STRESS AND SOCIAL SUPPORT OF PARENTS WITH AN ADULT MENTALLY RETARDED CHILD

Kropf, Nancy Patricia 01 January 1990 (has links)
Parent-child caregiving is the most basic caregiving situation. However, parents who continue to provide care to an adult mentally retarded child have been an unexamined group of caregivers. This study compared stress levels and social support constellations among these caregivers and two other groups of parents. The study tested two major hypotheses. Parents who were caregivers for an adult child with mental retardation were predicted to report higher stress levels and smaller social support constellations than the other groups. Two comparison groups were included in the study. One group was parents of an mentally retarded child who did not live in their household.
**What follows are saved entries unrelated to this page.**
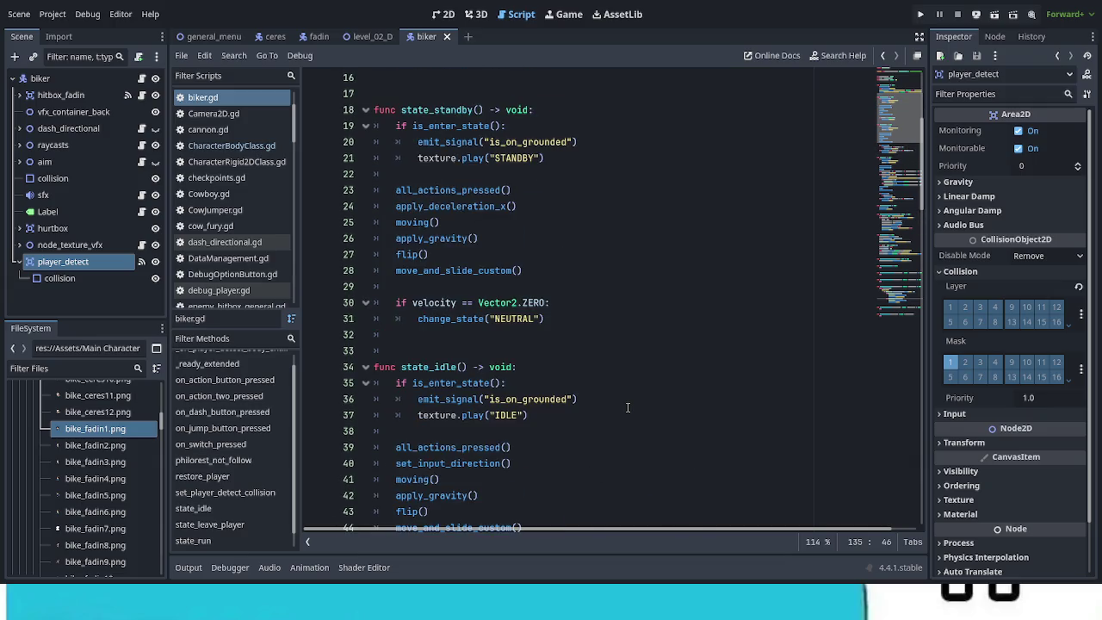
{"action": "scroll", "coordinate": [627, 408], "scroll_direction": "down", "scroll_amount": 2}
{"action": "scroll", "coordinate": [628, 408], "scroll_direction": "down", "scroll_amount": 1}
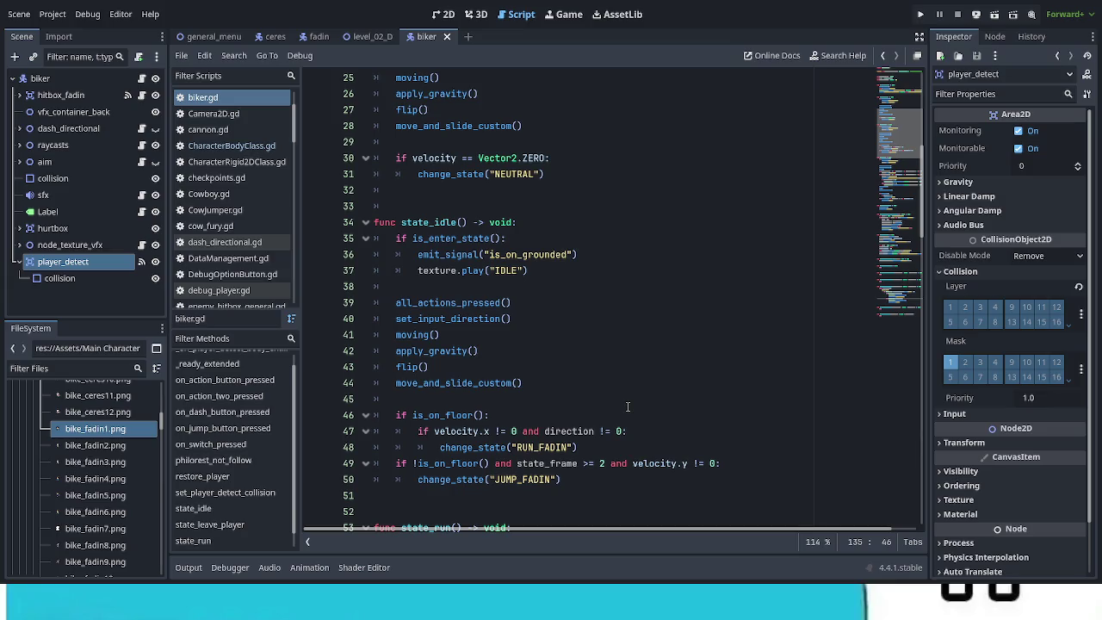
{"action": "left_click", "coordinate": [621, 263]}
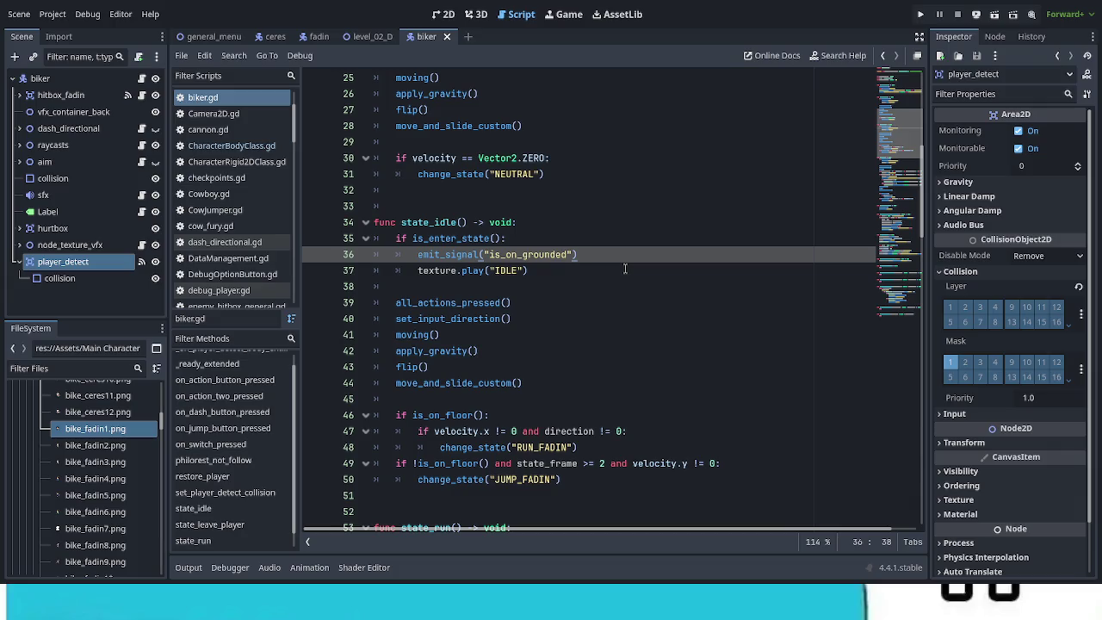
Add a match player_unit_name: block with a "fadin": case in state_idle
{"action": "key", "text": "Return"}
{"action": "type", "text": "m"}
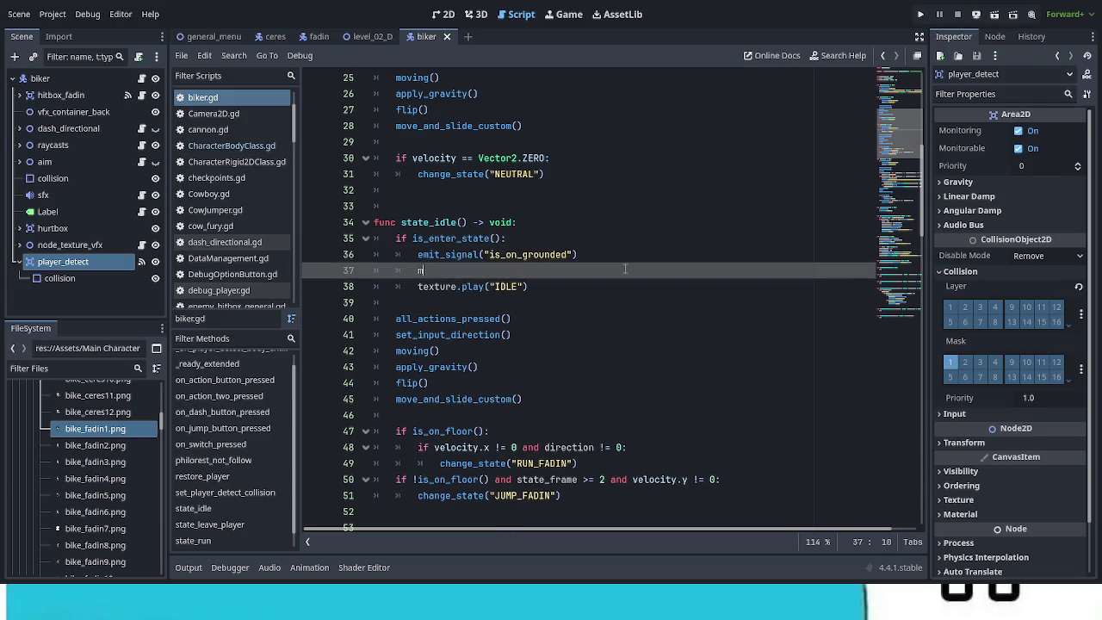
{"action": "type", "text": "atch "}
{"action": "type", "text": "pl"}
{"action": "type", "text": "a"}
{"action": "key", "text": "Down"}
{"action": "key", "text": "Down"}
{"action": "key", "text": "Down"}
{"action": "key", "text": "Return"}
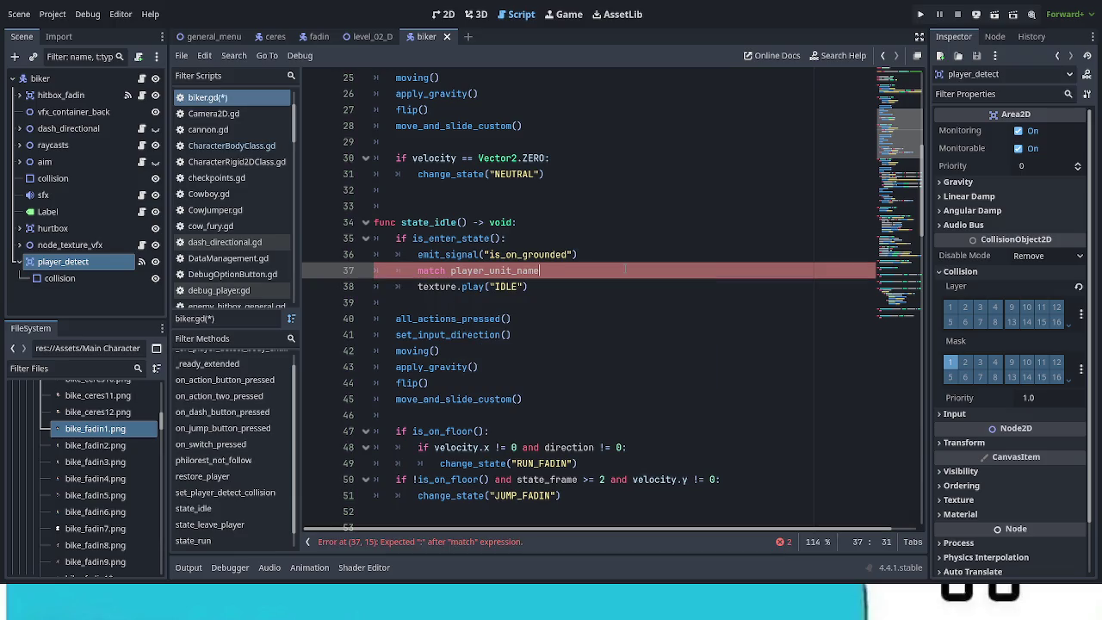
{"action": "type", "text": ":"}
The second comparison group contained parents who had caregiving responsibilities for non-disabled children. Data were collected in two ways. The three groups of parents (N =210) responded to a survey which contained characteristics about themselves and their household, stress and their social supports. Additionally, five caregivers of a mentally retarded adult child were interviewed in the family home. Partial support was found for both the stress and social support hypotheses. Parents who were caregivers for an adult mentally retarded child reported a number of health symptoms and depressed mood items. These caregivers also reported having the fewest number of personal hours per week. Although all three groups of parents reported equal numbers of social supports, differences were found in the roles of the members of the support system and the type of exchanges in the support systems of the three groups. Implications of the research for social work practice, policy and education are presented. Suggestions about additional research on parents of mentally retarded adults are offered.